▶ What the exercise asks: Starting with the line that holds "ring pip: (1250, 666)", repeat each line through the last one below, exactly. Pictures stay out.

▶ Data supplied:
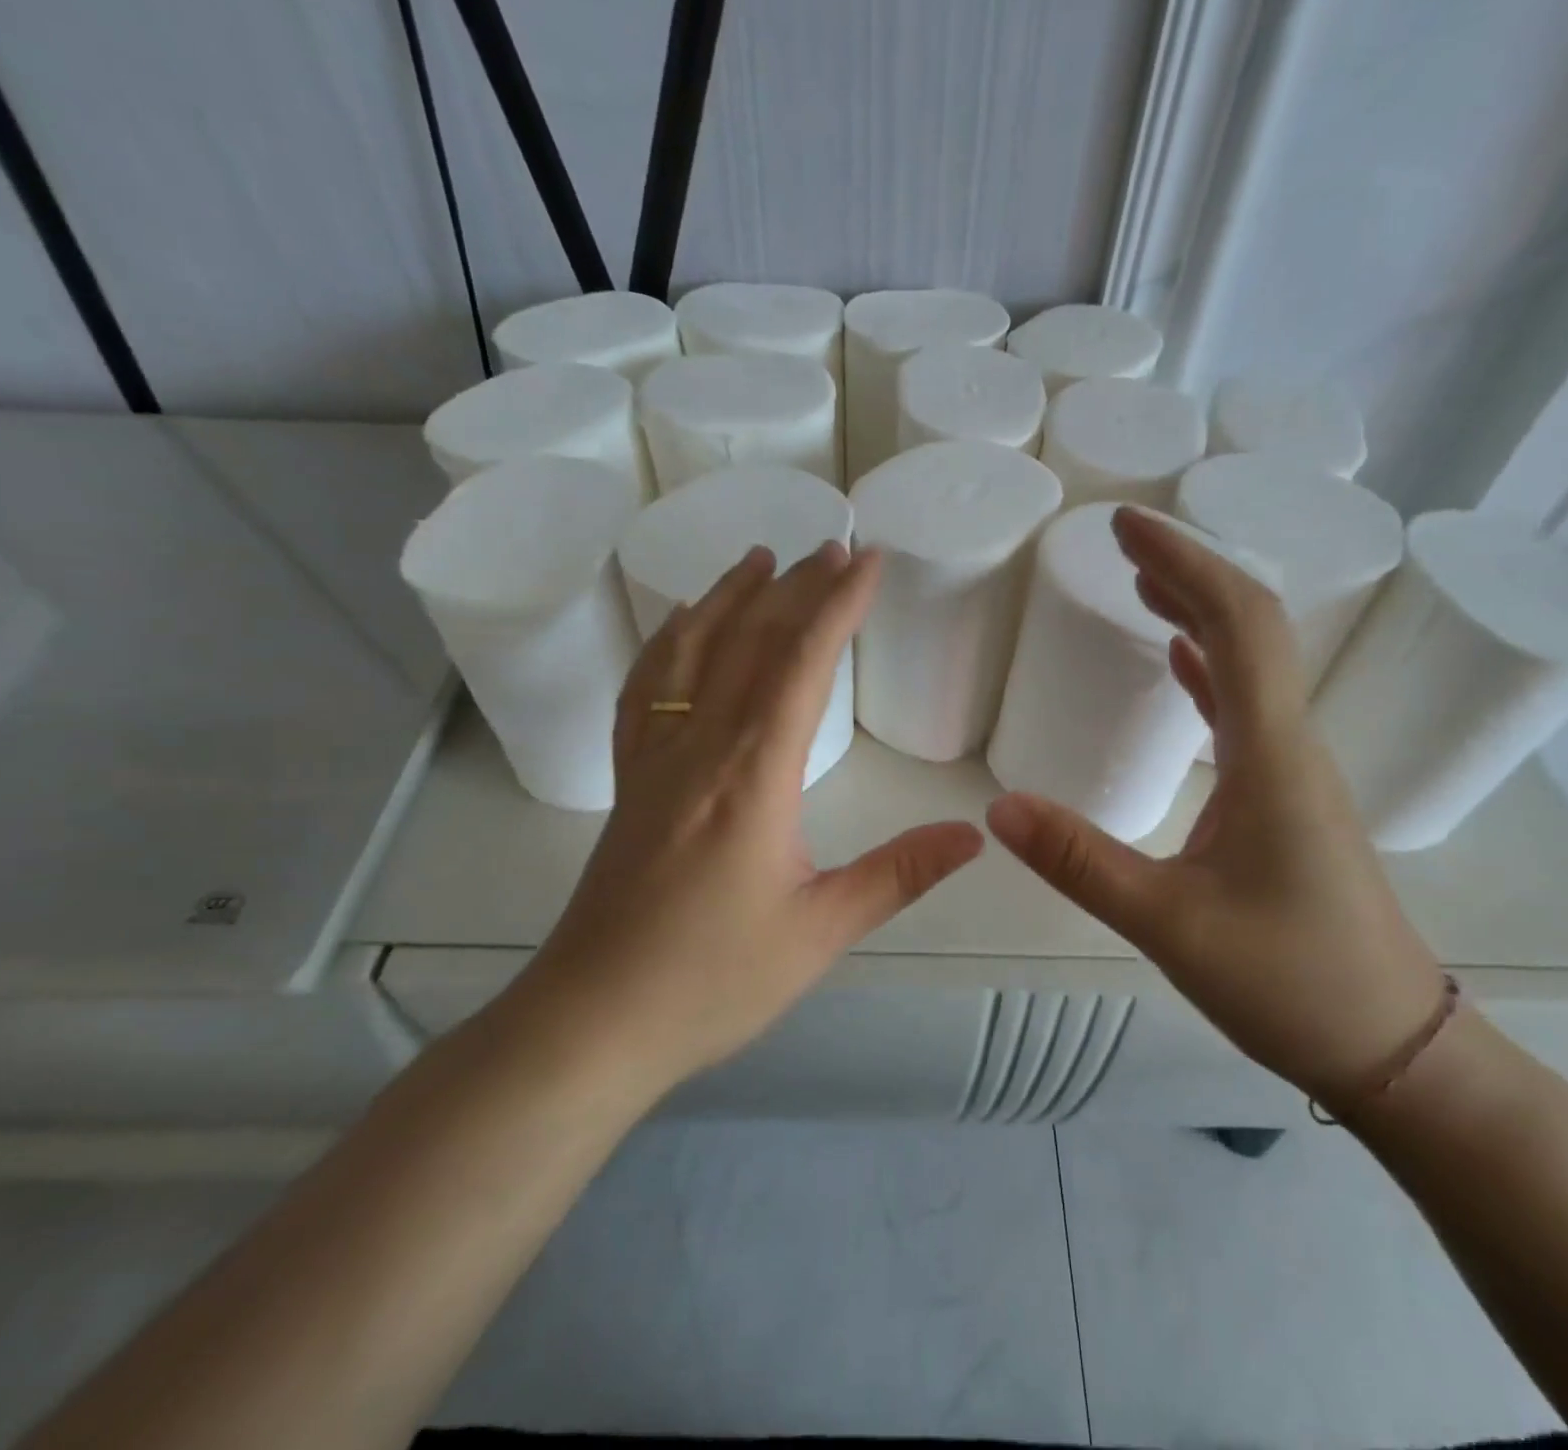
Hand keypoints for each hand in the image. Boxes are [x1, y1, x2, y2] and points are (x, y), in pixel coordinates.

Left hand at [518, 542, 983, 1096]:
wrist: (594, 1021)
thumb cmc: (711, 980)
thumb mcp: (820, 930)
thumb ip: (898, 873)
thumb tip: (973, 834)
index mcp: (751, 774)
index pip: (800, 663)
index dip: (837, 604)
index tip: (868, 559)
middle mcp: (698, 747)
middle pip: (748, 642)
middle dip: (795, 588)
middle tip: (831, 547)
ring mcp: (654, 760)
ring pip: (689, 654)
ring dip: (726, 598)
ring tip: (757, 559)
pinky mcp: (630, 783)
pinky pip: (646, 691)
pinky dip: (667, 644)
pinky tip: (679, 629)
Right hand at [985, 506, 1444, 1106]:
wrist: (1396, 1050)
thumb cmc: (1293, 984)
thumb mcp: (1170, 925)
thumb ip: (1081, 863)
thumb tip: (997, 809)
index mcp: (1272, 755)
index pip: (1238, 624)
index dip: (1184, 563)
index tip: (1127, 526)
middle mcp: (1291, 747)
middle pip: (1251, 628)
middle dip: (1188, 572)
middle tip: (1124, 540)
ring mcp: (1293, 774)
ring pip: (1250, 666)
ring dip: (1198, 614)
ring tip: (1142, 585)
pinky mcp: (1285, 803)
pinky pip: (1245, 711)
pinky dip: (1209, 670)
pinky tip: (1180, 663)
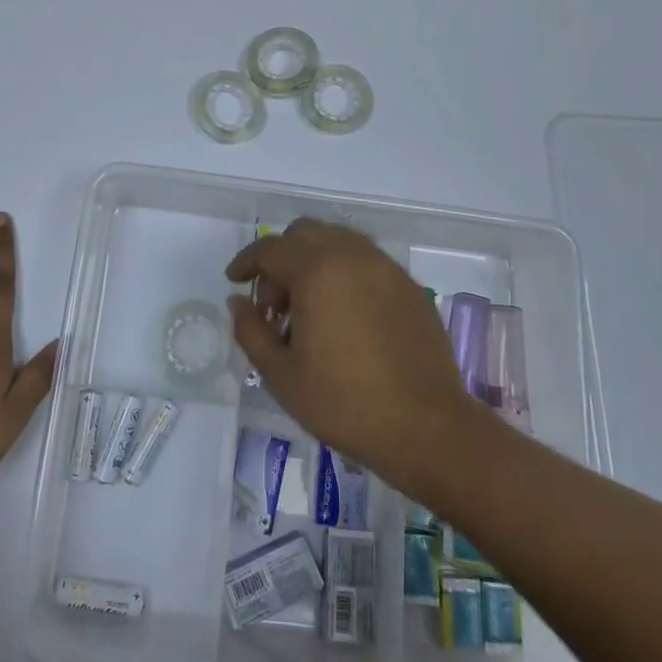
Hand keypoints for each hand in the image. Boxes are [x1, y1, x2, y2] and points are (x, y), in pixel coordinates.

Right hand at [225, 218, 481, 501]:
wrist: (427, 428)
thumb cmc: (345, 403)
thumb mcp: (281, 375)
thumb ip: (251, 331)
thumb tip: (239, 302)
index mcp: (317, 271)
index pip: (270, 249)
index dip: (246, 262)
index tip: (234, 281)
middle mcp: (352, 256)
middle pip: (304, 233)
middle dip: (281, 258)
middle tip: (274, 303)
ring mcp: (386, 268)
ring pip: (338, 242)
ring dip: (314, 261)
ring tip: (309, 308)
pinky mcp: (410, 286)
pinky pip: (366, 262)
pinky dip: (345, 273)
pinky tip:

▶ Exercise output:
ring pip: (1250, 666)
ring dip: (1198, 614)
ring tip: (1142, 585)
pinky mcp: (1285, 803)
pinky pip: (1245, 711)
pinky dip: (1209, 670)
pinky tip: (1180, 663)
Hand keypoints for each hand in the image. Boxes are [x1, y1, x2, y2] and points are (x, y), in pixel coordinates.

Right hand at [225, 218, 481, 501]:
wrist: (427, 428)
thumb cmc: (345, 403)
thumb mcp: (281, 375)
thumb ip: (251, 331)
thumb tip: (239, 302)
index mcp: (317, 271)
index pip: (270, 249)
index dip: (246, 262)
index tip: (234, 281)
middle mcp: (352, 256)
middle pip: (304, 233)
middle dip: (281, 258)
middle tip: (274, 303)
ring mcp: (386, 268)
ring pip: (338, 242)
ring dip: (314, 261)
ring tip: (309, 308)
pinky mcp: (410, 286)
pinky pip: (366, 262)
pinky dip: (345, 273)
pinky tip:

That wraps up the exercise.